A Sense Of Sumptuousness: A Found Poem Poem by Frank Avon

A Sense Of Sumptuousness: A Found Poem

Rating: 3.5


A poem
is something of a list,
[a poet of the tribe of postmodernists says]
a list of phenomena
and reaction
that may or may not
lead to a conclusion.

It's not a story,
it's an arrangement.

[It hopes to]
resist narrative
and its numbing conventions
that depend upon domineering logic,
which is insufficient to
the full welter of life.

We don't live narratives.

We hop.

[Such a poem]
conveys a sense of amazements
in each landing and takeoff.

It comes to a sense of ending
that isn't necessarily completion
but more like how a song ends,
with a sense of

sumptuousness achieved.


[Adapted from Dean Young, in Best American Poetry 2014, Notes and Comments, p192]

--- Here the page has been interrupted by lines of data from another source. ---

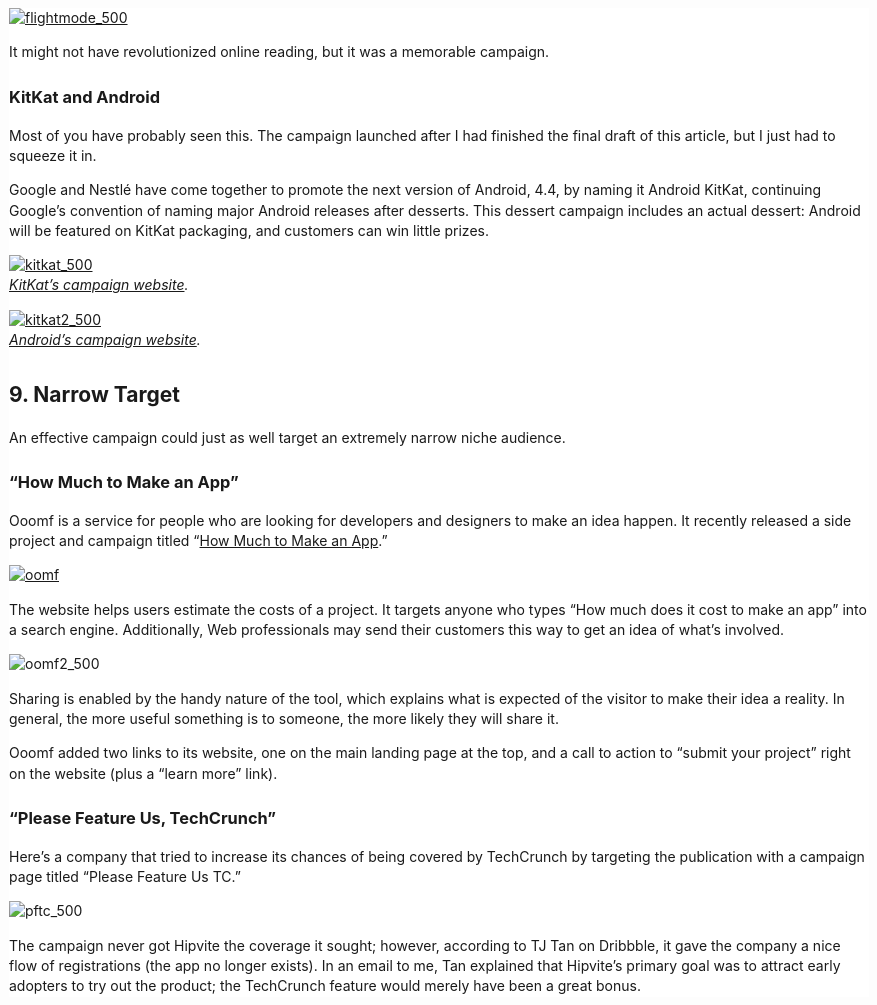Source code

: <a href="https://www.buzzfeed.com/flightmode"><img loading="lazy" decoding="async" class="168840" src="https://archive.smashing.media/assets/344dbf88-fdf9-42bb-adb4-46f01eedd629/e6dd16da-61b8-49b9-ab8e-2bb52804afa2/flightmode-500-mini.png" alt="flightmode_500" width="500" height="294" /></a>

It might not have revolutionized online reading, but it was a memorable campaign.</p>

### KitKat and Android

Most of you have probably seen this. The campaign launched after I had finished the final draft of this article, but I just had to squeeze it in.

Google and Nestlé have come together to promote the next version of Android, 4.4, by naming it Android KitKat, continuing Google’s convention of naming major Android releases after desserts. This dessert campaign includes an actual dessert: Android will be featured on KitKat packaging, and customers can win little prizes.

<a href="https://kitkat.com/#/acloserlook"><img loading="lazy" decoding="async" class="171499" src="https://archive.smashing.media/assets/344dbf88-fdf9-42bb-adb4-46f01eedd629/81fb8e55-3a8a-48bb-a428-a9746adcc956/kitkat-500-mini.jpg" alt="kitkat_500" width="500" height="304" /></a><br>
<em><a href="https://kitkat.com/#/acloserlook">KitKat’s campaign website</a>.</em>

<a href="https://www.android.com/kitkat/"><img loading="lazy" decoding="async" class="171500" src="https://archive.smashing.media/assets/344dbf88-fdf9-42bb-adb4-46f01eedd629/52c30d26-08fe-4a52-aec5-5c6e6749c179/kitkat2-500-mini.jpg" alt="kitkat2_500" width="500" height="304" /></a><br>
<em><a href="https://www.android.com/kitkat/">Android’s campaign website</a>.</em>

## 9\. Narrow Target

An effective campaign could just as well target an extremely narrow niche audience.</p>

### “How Much to Make an App”

Ooomf is a service for people who are looking for developers and designers to make an idea happen. It recently released a side project and campaign titled “<a href="https://howmuchtomakeanapp.com/">How Much to Make an App</a>.”

<a href="https://howmuchtomakeanapp.com/"><img loading="lazy" decoding="async" class="size-full" src="https://archive.smashing.media/assets/344dbf88-fdf9-42bb-adb4-46f01eedd629/ac13624d-cd4e-44af-b5cc-01dff6a3b7a2/oomf-500-mini.jpg" alt="oomf" width="500" height="auto" /></a>

The website helps users estimate the costs of a project. It targets anyone who types “How much does it cost to make an app” into a search engine. Additionally, Web professionals may send their customers this way to get an idea of what’s involved.

<img loading="lazy" decoding="async" class="size-full" src="https://archive.smashing.media/assets/344dbf88-fdf9-42bb-adb4-46f01eedd629/8ff22829-187b-4143-90d4-4ea711747f24/oomf2-500-mini.jpg" alt="oomf2_500" width="500" height="auto" />

Sharing is enabled by the handy nature of the tool, which explains what is expected of the visitor to make their idea a reality. In general, the more useful something is to someone, the more likely they will share it.

Ooomf added two links to its website, one on the main landing page at the top, and a call to action to “submit your project” right on the website (plus a “learn more” link).</p>

### “Please Feature Us, TechCrunch”

Here’s a company that tried to increase its chances of being covered by TechCrunch by targeting the publication with a campaign page titled “Please Feature Us TC.”

<img loading="lazy" decoding="async" class="168780" src="https://archive.smashing.media/assets/344dbf88-fdf9-42bb-adb4-46f01eedd629/94da1141-d4d4-4eed-bec8-94cf1208393b/pftc-500-mini.jpg" alt="pftc_500" width="500" height="523" />

The campaign never got Hipvite the coverage it sought; however, according to TJ Tan on Dribbble, it gave the company a nice flow of registrations (the app no longer exists). In an email to me, Tan explained that Hipvite’s primary goal was to attract early adopters to try out the product; the TechCrunch feature would merely have been a great bonus.</p>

Friday, September 26, 2014
Topic(s) of this poem: writing
POET'S NOTES ABOUT THE POEM
I have just finished reading the poems in Best American Poetry 2014. It's better than most of the volumes have been lately, for it contains a wide variety of poems representing a number of 'schools' of poetry. Two of the last poems are clear examples of postmodernism, one of them 'Emerald Spider Between Rose Thorns' by one Dean Young. My found poem is adapted from Young's notes on his poem; furthermore, his comments are the clearest (most logical!) explanation of postmodern poetry that I have yet read. It acknowledges - indeed, urges - fragmentation, logical incoherence, and the juxtaposition of unrelated items, as in a list.

I thought his comment itself has the rhythms, images, sounds, and phrasing of authentic poetry; so I rewrote it in lines and, thus, confirmed my first impression. Just one example: the phrase 'the full welter of life' is itself fresh and engaging, it also has a wealth of consonance. With the preceding and successive lines, it has a certain rhythm, and it leads (logically!) to the images of living as hopping, and poems as a series of landings and takeoffs. It is, in other words, an example of 'sumptuousness achieved.'

By the way, his poem, on which he is commenting, is far more coherent, unified, narrative, and conclusive than he would have you believe - and far, far more so than most postmodern poetry; e.g., 'Mindful' by Rachel Zucker, the final poem of the collection, which, with the help of intrusive jargon from podcasting, is very nearly gibberish. It definitely hops, reflecting the rush/rush/rush of life on the streets of NYC. I know this because that's what she says in her notes.